• **Задание a**: Перепишите строки листинга, начиная со строки с «green ellipse: moved 1 px right, 2 px down» и заканчивая строкой с «orange circle: moved 82 px right», заменив «cyan square» на «magenta square» и оставив всё прочее без изменений. Строки с картинками в ответ не включайте.
=== Фрагмент текста ===
Он играл в футбол и в теннис, был вратарем университетской команды, крутил романы с англичанками, но главным его занятием, его единственной реальностью стала литература.
Он переводил на русский «Алису в Стране чудес», писал стихи, оттачивая свой дар. Кембридж стал для него не местом учебы, а местом самоопределения. Здесь, вдали от родины, он окончательно понял, что его единственная отчизна — русская словесность.
Русский Берлин и рождение Сирина
Летом 1920 года его родители переехали в Берлин. Веймарская Германия, с ее галопирующей инфляцией, была дешевой страной, и именно сюда хлынул главный поток русской эмиграции.
Берлин на десятилетие превратился в столицу «России в изгнании», город-призрак, где на улицах слышалась русская речь, где действовали русские театры, рестораны, издательства и выходили десятки русских газет.
Владимир Дмитриевич Набоков вместе со своим старым соратником Иосифом Гессеном основал новую либеральную газету «Руль», быстро ставшую главным рупором демократической эмиграции.
Здесь, на страницах «Руля», 7 января 1921 года, в Рождество, впервые появилось имя, которому суждено было стать литературной маской, вторым «я» молодого писателя, — В. Сирин.
Этим псевдонимом (от греческого «сирена» — райская птица из славянской мифологии с женской головой, поющая завораживающие песни) он подписал фантастический рассказ «Нежить».
Выбор псевдонима был не случаен: он хотел дистанцироваться от отца, известного публициста, печатавшегося в той же газете.
Но был в этом и более глубокий, почти мистический смысл: рождался новый автор, волшебная птица, чей голос должен был зачаровать и заворожить изгнанников, воскресив для них утраченный мир.
Катастрофа. Смерть отца
28 марта 1922 года. Этот день навсегда разделил жизнь Набокова на «до» и «после».
В зале Берлинской филармонии проходила лекция лидера кадетской партии Павла Милюкова. В зале присутствовал и Владимир Дмитриевич Набоков.
Внезапно из толпы выскочили двое и с криком «За царскую семью и за Россию!» открыли стрельбу по Милюкову. Прежде чем кто-либо успел опомниться, Владимир Дмитриевич бросился на одного из террористов, сбил его с ног и пытался обезоружить. В этот момент второй убийца трижды выстрелил ему в спину.
Одна из пуль попала в сердце.
В ту ночь двадцатидвухлетний Владимир, только что приехавший из Кембриджа на пасхальные каникулы, был дома с матерью, читал ей стихи Блока об Италии.
Раздался телефонный звонок. Звонил Гессен, просил срочно приехать в Филармонию, говорил о «большом несчастье» с отцом.
=== Приведённый листинг ===
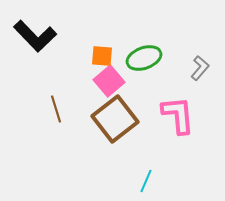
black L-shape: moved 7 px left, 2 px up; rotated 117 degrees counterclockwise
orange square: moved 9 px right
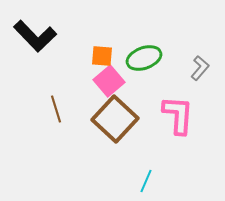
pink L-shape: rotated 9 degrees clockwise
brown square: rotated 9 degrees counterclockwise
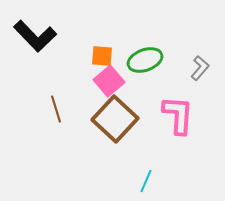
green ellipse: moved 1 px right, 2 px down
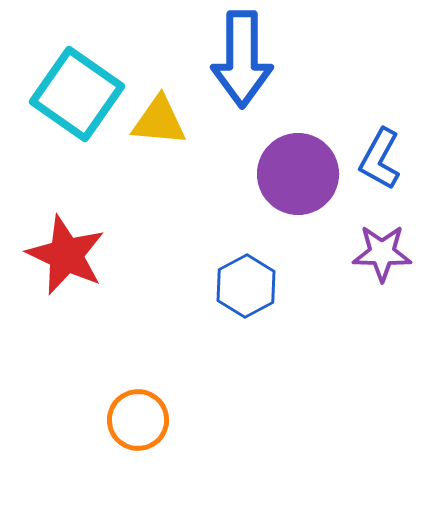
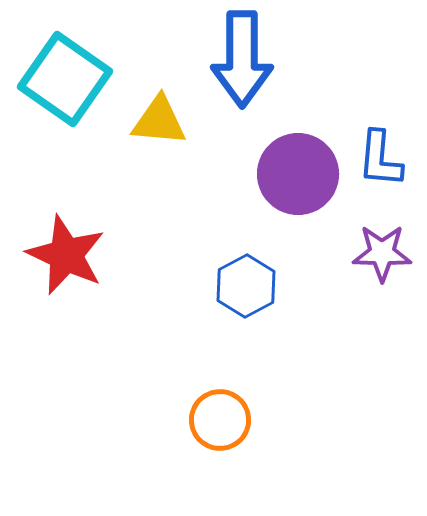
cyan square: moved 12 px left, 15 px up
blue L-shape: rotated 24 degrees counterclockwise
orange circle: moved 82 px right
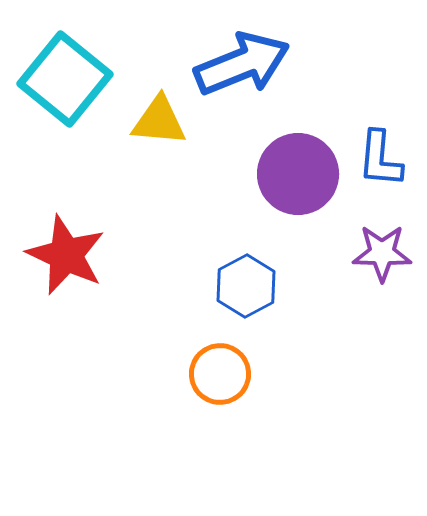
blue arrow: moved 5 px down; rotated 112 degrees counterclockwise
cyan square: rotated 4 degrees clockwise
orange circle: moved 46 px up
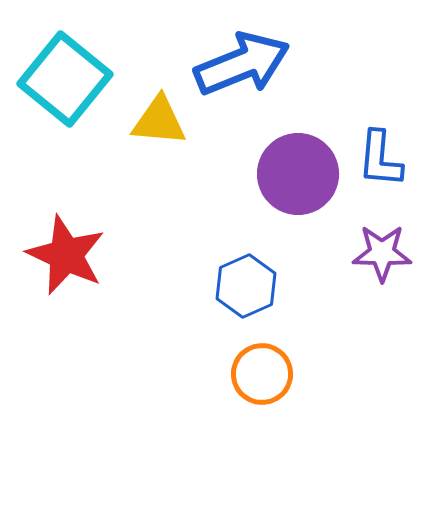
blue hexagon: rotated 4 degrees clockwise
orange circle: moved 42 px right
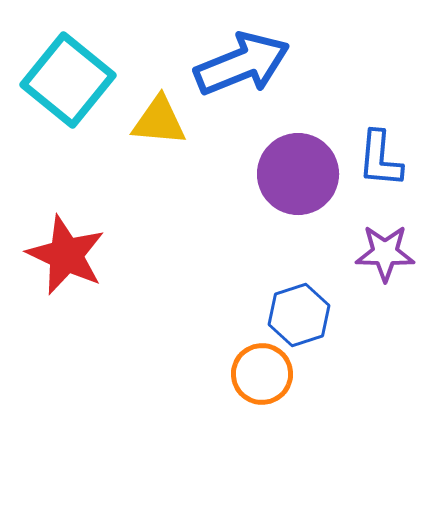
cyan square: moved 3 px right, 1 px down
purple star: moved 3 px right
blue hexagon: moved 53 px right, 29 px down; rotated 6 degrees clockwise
===
• **Задание b**: Каким псевдонимом, согласно фрагменту текста, был подписан рассказ «Нежить»?

• **Решение задания a**:
green ellipse: moved 1 px right, 2 px down
magenta square: moved 12 px left, 15 px up
blue L-shape: rotated 24 degrees counterclockwise
orange circle: moved 82 px right

• **Решение задания b**: В. Сирин.